Tenía un triciclo que usaba para ir a la Vega, cruzaba el centro con su carga de cajones con frutas de la estación y cajas plataneras, desde el Mapocho hasta el centro, todos lo conocían, era un hombre recto.
Ese día no alcanzó a llegar a la Vega. A las 5 de la mañana subió a su triciclo y pedaleó como siempre por las calles céntricas, al llegar relativamente cerca de uno de los puentes que cruza el río, no recuerdo cual ahora. Después de escuchar algunas metrallas que le hicieron apurar las piernas para llegar lo antes posible a algún lugar seguro, una patrulla militar le detiene, le piden su identificación y se la dejan retenida. El sabe que corre peligro, tiene miedo, piensa en nosotros, sus cuatro hijos y su mujer que está en casa y que esa mañana le pidió que esperara unos pocos días más antes de volver a trabajar, pero él salió nomás, ya casi no le quedaba dinero y había que poner pan en nuestra mesa.

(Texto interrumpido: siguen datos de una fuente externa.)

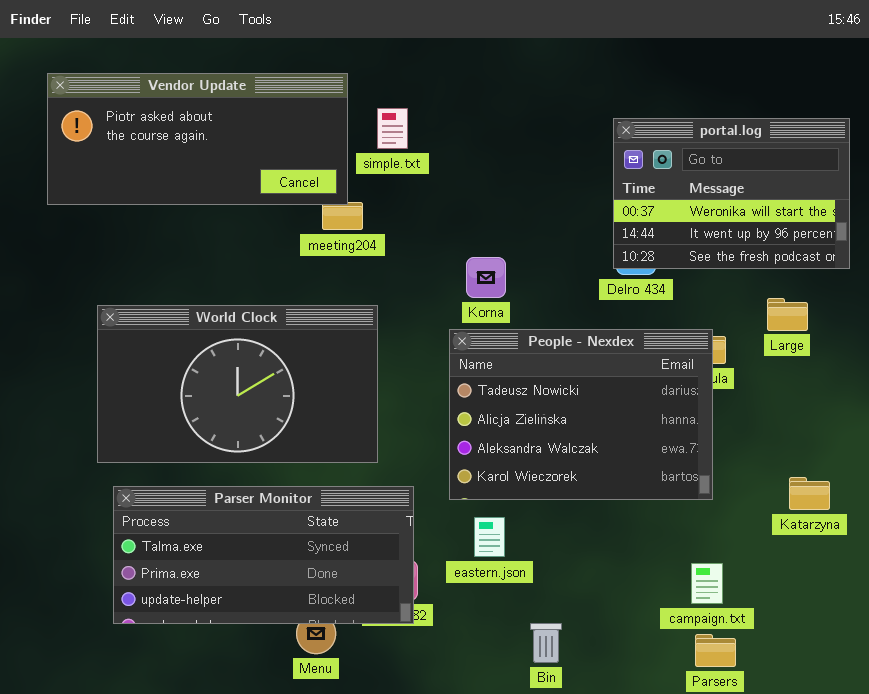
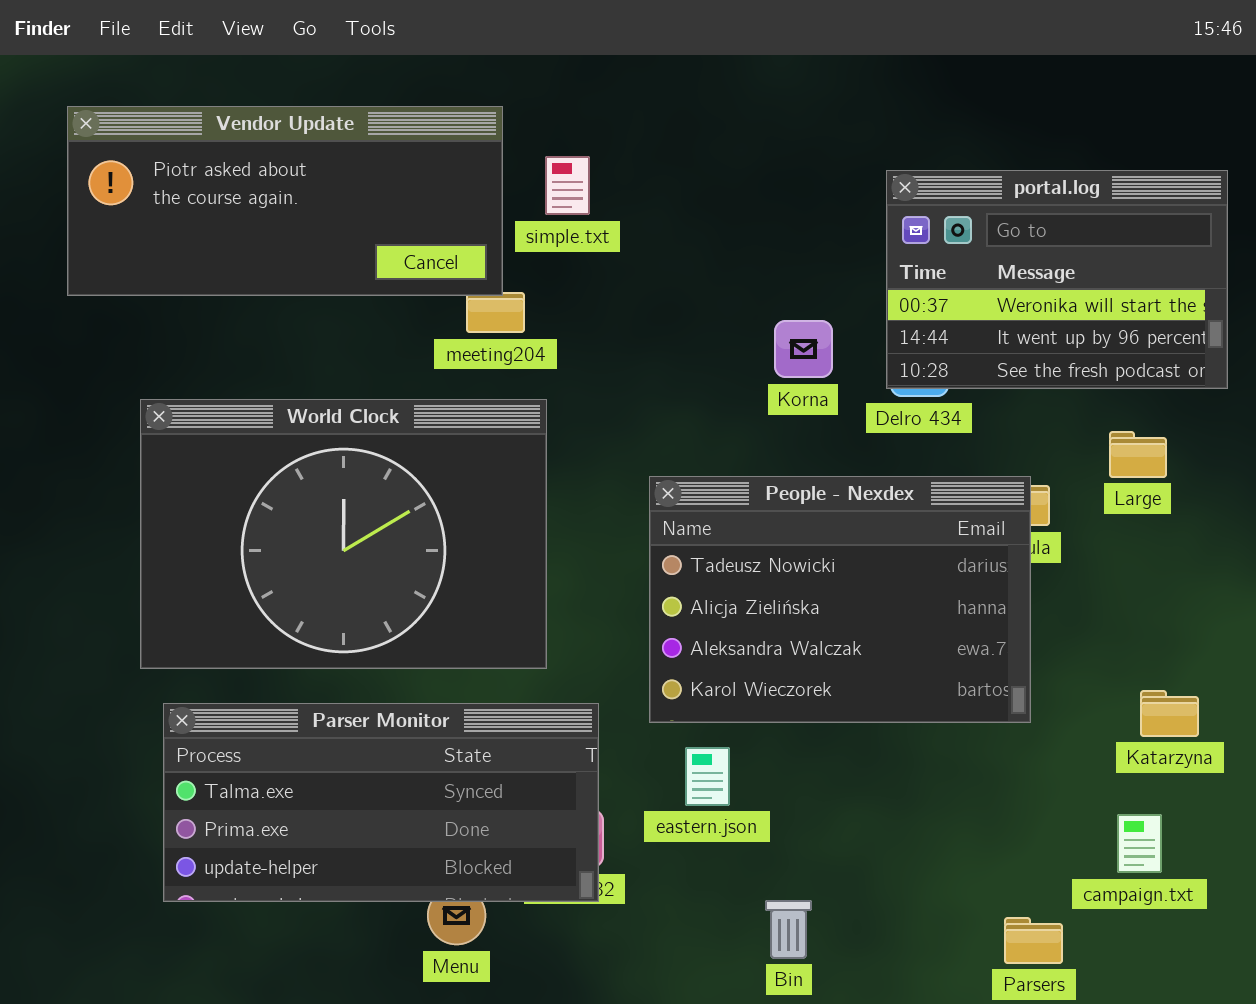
Korna: [466,257,506,298] -> [774,320,833,378], moved
World Clock: [97,305,378,463] -> [140,399,547,669], resized
campaign.txt: [691,563,723,604] -> [1117,814,1162,873], moved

El militar a cargo lo mira de arriba abajo, con un movimiento de su metralleta le indica que avance hasta el final de la calle donde se encuentran, cruzan la Av. San Pablo por la Calle Bandera y se acercan a uno de los Puentes, donde en ese momento llegan tres camiones y muchos milicos rasos que empiezan a bajar cuerpos sangrantes que luego acarrean como fardos que finalmente lanzan al Mapocho, entonces mi pobre viejo, aunque las nauseas le revolvían el estomago, tuvo que cargar no sabe cuántos muertos en su triciclo y con la ayuda de unos pobres muchachos a los que lamentablemente les había tocado hacer el servicio militar justo en esa época, los echaban al agua. No sabe cuánto tiempo estuvo en eso, casi no recuerda bien, uno de los pelados que le ayudaba no aguantó y se puso a vomitar ahí mismo, un Coronel después de patearlo le disparó en la cabeza, mi pobre padre tuvo que tirarlo puente abajo, entonces vio que el río se había teñido de rojo.
Rezó a la Virgen del Carmen con devoción, se despidió de la vida ese día, con todo lo que había vivido, supo que pronto sería uno más de esos cadáveres.
Sin embargo, el militar que lo había puesto en la tarea, Lo dejó ir luego de advertirle que no le contara ni a su mujer lo que ahí había pasado o que el mismo iría a buscarlo.
Quince años después, nació mi primer hijo, un gordo hermoso y juguetón, mi padre se sentó conmigo un día cuando mi bebé tenía tres meses y muy solemne me pidió que escuchara esta historia, pues ya no podía mas con el peso en su memoria, lloramos juntos ese día y tuve que prometerle que no se lo contaría a nadie y que mi hijo jamás haría el servicio militar. Hoy ya han pasado 40 años de aquello, mi padre descansa hace tiempo, yo lo acompañaré pronto de seguro. Mi hijo obviamente no fue militar y yo quise liberarme de este secreto, que no lo es tanto en verdad, porque casi todos los puentes del Mapocho se tiñeron con el rojo del horror de esos días.
Dejo mi PC a un lado, arropo a mis perros con el chal, enciendo un cigarrillo y salgo al jardín, necesito urgente la mezcla de nicotina y aire frío nocturno.